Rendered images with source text
*** Block opens ***
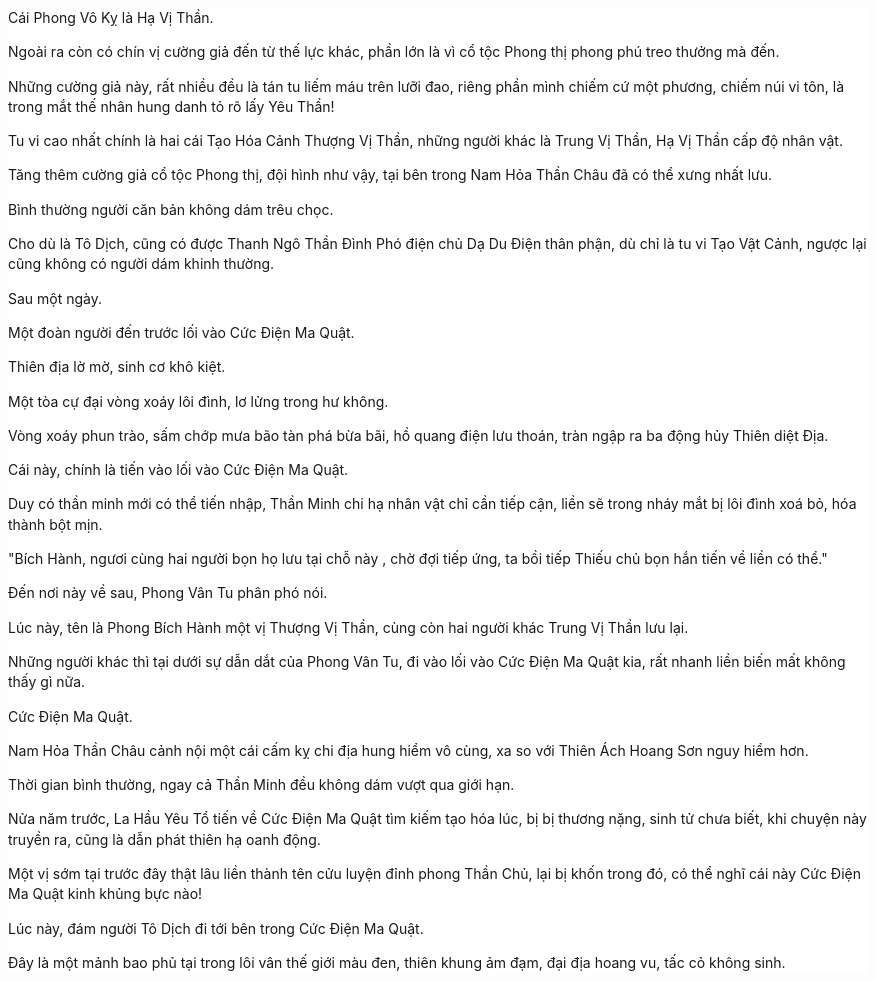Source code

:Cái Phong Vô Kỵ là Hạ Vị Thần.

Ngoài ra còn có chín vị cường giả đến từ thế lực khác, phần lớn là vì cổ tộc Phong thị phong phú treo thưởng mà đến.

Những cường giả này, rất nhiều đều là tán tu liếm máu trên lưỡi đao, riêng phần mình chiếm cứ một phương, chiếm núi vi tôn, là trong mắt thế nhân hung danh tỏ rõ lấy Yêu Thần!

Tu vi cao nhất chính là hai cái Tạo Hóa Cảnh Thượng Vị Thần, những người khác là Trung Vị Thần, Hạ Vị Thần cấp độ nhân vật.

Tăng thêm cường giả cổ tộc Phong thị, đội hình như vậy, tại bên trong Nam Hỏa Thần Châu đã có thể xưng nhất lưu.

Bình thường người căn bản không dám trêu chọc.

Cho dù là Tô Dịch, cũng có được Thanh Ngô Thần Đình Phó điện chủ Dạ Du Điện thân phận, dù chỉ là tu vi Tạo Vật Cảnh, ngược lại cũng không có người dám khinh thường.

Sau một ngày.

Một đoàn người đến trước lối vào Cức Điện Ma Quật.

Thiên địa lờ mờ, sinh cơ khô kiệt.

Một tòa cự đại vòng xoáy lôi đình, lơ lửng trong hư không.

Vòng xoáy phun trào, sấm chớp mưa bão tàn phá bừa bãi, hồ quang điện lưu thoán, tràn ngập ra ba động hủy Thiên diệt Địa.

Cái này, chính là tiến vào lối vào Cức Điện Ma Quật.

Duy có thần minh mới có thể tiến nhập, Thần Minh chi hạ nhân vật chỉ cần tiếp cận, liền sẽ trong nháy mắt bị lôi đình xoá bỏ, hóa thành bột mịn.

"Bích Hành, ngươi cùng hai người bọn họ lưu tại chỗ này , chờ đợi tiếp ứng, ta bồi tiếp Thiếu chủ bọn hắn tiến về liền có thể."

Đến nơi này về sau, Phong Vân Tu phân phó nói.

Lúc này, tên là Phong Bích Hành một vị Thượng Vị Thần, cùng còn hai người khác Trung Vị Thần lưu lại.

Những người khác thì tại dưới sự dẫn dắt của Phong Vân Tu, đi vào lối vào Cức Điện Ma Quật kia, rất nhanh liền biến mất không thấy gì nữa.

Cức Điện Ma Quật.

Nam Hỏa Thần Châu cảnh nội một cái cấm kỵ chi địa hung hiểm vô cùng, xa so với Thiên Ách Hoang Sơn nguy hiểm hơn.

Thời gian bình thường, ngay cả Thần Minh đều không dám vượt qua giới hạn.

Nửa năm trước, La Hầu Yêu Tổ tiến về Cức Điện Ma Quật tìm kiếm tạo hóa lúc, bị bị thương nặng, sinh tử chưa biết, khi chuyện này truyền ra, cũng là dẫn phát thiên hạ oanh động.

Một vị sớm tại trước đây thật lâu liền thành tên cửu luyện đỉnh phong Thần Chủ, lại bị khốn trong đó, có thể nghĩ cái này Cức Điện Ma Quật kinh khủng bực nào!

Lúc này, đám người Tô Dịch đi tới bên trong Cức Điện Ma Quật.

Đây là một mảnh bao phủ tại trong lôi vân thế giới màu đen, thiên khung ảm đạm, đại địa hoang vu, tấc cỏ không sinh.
*** Block closes ***
*** Block opens ***
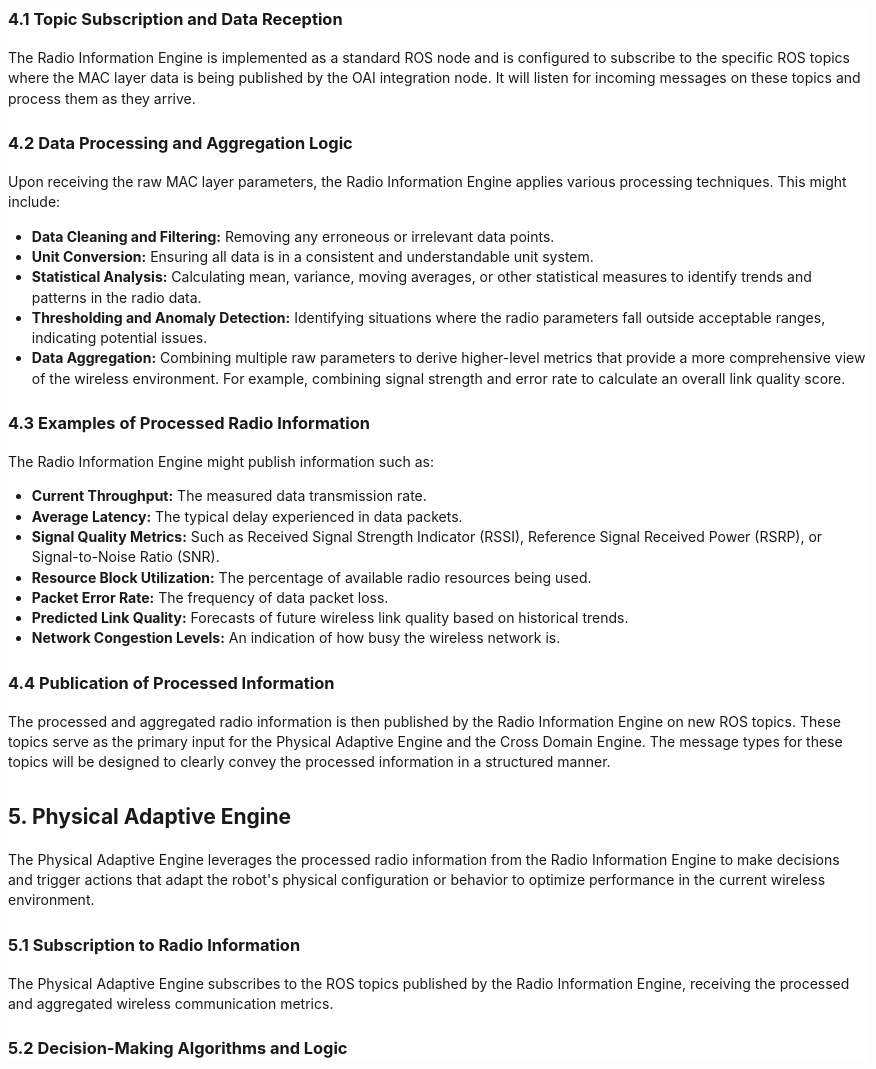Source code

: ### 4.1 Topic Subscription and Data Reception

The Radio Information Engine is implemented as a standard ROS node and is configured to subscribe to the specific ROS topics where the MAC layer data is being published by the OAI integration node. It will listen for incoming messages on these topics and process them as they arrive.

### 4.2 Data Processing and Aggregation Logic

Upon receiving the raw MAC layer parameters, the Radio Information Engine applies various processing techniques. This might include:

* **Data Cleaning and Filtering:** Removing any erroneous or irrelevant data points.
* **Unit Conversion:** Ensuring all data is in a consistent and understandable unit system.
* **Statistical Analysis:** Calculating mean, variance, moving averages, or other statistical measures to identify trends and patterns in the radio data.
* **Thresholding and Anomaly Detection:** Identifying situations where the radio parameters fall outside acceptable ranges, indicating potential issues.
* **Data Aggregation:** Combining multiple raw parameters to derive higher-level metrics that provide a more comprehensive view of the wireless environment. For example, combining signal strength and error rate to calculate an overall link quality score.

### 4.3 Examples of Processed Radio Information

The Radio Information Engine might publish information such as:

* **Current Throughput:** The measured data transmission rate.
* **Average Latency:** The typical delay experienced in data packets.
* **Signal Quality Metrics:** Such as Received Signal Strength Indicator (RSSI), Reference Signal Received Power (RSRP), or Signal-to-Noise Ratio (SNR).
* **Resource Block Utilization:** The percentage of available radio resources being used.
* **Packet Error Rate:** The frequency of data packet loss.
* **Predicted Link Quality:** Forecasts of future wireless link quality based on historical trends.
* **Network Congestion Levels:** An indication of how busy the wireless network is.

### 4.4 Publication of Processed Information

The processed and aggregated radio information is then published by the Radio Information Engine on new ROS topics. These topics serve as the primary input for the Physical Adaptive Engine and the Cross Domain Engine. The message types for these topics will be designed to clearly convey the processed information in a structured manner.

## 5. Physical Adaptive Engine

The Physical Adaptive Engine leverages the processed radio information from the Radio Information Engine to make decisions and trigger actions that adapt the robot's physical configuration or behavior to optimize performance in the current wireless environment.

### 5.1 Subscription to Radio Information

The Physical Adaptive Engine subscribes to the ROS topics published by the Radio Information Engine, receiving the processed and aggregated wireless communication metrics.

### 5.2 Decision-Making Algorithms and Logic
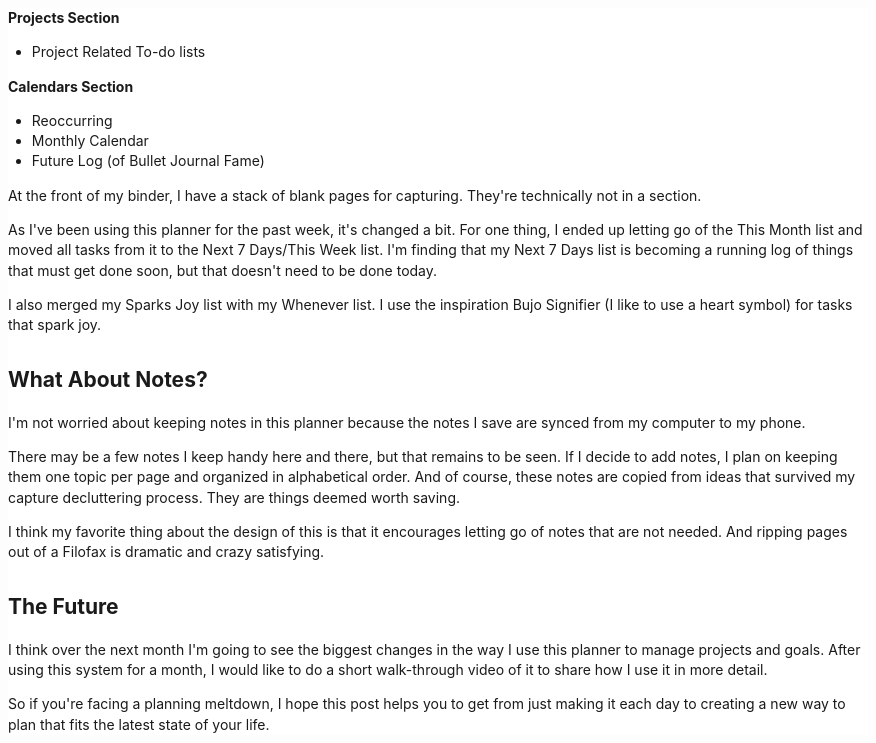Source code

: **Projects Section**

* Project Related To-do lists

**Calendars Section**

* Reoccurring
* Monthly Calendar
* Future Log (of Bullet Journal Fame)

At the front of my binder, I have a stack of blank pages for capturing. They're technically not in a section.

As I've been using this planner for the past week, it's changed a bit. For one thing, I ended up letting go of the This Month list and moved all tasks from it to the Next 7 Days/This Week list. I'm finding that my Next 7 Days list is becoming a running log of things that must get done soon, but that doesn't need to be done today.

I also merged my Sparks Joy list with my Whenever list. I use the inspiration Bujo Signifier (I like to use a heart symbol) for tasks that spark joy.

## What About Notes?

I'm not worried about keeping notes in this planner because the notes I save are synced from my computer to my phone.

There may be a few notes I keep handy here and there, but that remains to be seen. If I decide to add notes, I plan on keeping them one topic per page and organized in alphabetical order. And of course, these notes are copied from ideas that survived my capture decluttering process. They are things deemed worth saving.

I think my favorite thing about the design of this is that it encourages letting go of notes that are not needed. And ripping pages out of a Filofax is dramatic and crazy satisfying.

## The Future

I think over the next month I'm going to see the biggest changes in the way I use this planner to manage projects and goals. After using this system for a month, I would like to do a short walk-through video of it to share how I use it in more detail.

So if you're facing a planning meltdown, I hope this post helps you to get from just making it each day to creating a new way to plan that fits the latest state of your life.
*** Block closes ***
## What you are asked to do
Could you return exactly the lines above from the line with "I think over" to the line with "So if you're", both included, and nothing else?

## Written response
I think over the next month I'm going to see the biggest changes in the way I use this planner to manage projects and goals. After using this system for a month, I would like to do a short walk-through video of it to share how I use it in more detail.

So if you're facing a planning meltdown, I hope this post helps you to get from just making it each day to creating a new way to plan that fits the latest state of your life.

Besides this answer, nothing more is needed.